As embaixadas romanas que visitaram Cartago para propor áreas de exploração exclusiva foram inúteis: os generais da cidade norte-africana sabiam que não haveria indulgência por parte de Roma, e, mais, queriam a desforra. Dando início à segunda Guerra Púnica, em 218 a.C. Aníbal liderou o exército cartaginense a partir da Espanha, cruzando o sul da Gália e depois os Alpes com sessenta mil homens, dez mil cavalos e quase quarenta elefantes.

Por três vezes, Roma foi batida por Aníbal, general de Cartago: Trebia (218 a.C.), lago Trasimeno (217 a.C.) e finalmente Cannae (216 a.C.), onde oito legiões foram aniquiladas (quarenta mil legionários, e a mesma quantidade de aliados, contra cinquenta mil comandados por Aníbal) – a mais retumbante derrota da história da República. Frente a um inimigo tão audacioso, os romanos, como de costume, molestaram os oráculos, enviando uma comitiva a Delfos; a resposta oracular da Sibila foi a de enterrar vivos dois gregos e dois gauleses no mercado de Roma, o que, claro, foi escrupulosamente cumprido.

Deu certo: na Macedônia, cidades gregas negaram apoio a Aníbal, e o exército romano foi aos poucos reconquistando posições. Finalmente, na batalha de Zama, já na África (202 a.C.) – onde dois grandes gênios militares, Aníbal e Cipião o Africano, finalmente negociaram e guerrearam cara-a-cara –, os cartaginenses, atropelados pelos seus próprios elefantes e órfãos de uma cavalaria, capitularam.

Roma tomou as possessões cartaginenses na Península Ibérica – o que lha custaria, pela insubmissão dos autóctones, a presença constante de quarenta mil legionários, primeiro exército permanente romano – e ainda confiscou a esquadra de Cartago. Os temíveis elefantes também foram entregues, junto com a promessa de Cartago de não mais guerrear na África.

Mas era tarde demais: agora, era questão de extermínio. Na última das Guerras Púnicas (149-146 a.C.), Roma avançou sobre Cartago com oitenta mil homens, que literalmente reduziram a antes orgulhosa cidade africana a pó. As terras onde até então se erguia Cartago foram divididas entre os invasores e se tornaram uma mera província romana; quarenta mil cartaginenses foram feitos escravos.

A completa destruição de Cartago abriu caminho para que Roma dominasse inteiramente o Mediterrâneo, ocidental – Península Ibérica e Gálias – e oriental – Ásia Menor, Grécia e Macedônia.

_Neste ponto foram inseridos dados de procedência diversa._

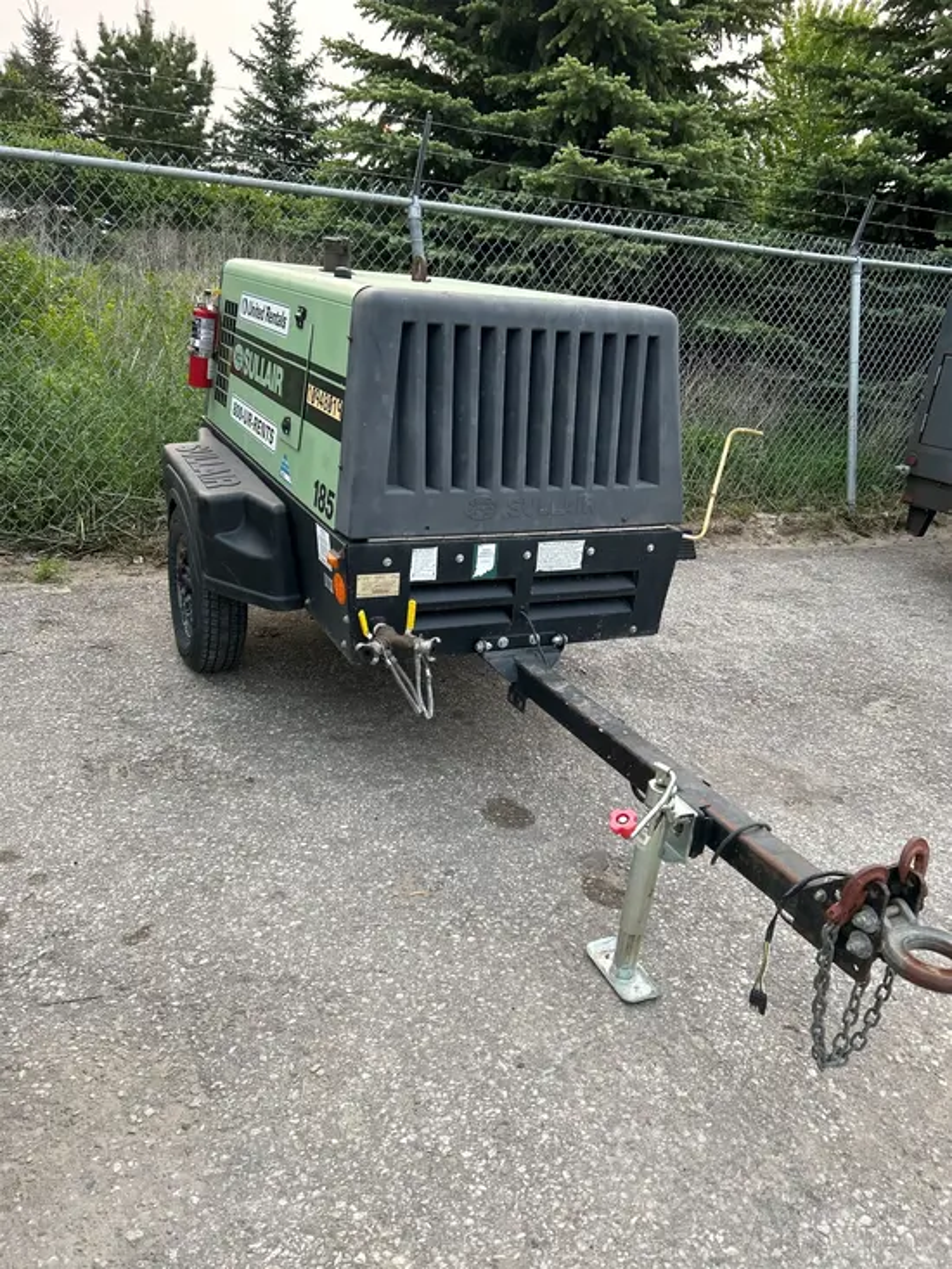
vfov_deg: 67.3
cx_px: 476
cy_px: 634
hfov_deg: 53.1
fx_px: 953
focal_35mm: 26
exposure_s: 1/171
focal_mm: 5.7
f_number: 1.5
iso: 50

Os romanos passaram a chamar aquele mar, orgulhosamente, de “Mare Nostrvm”; as galeras cartaginenses arrecadadas do derradeiro enfrentamento assomaram às setecentas galeras da Classis Romana, a poderosa esquadra latina. Estas gigantescas mudanças dominiais ocasionaram uma profunda transformação em Roma: a conquista do Mediterrâneo seria um dos ingredientes que levaria ao ocaso da República e propiciaria a aparição do Império Romano.

No período do Império, o poder romano chegou a sua máxima expansão, quando controlou todas terras perimetrais do Mediterrâneo, ocupando uma área com cerca de 60 milhões de habitantes.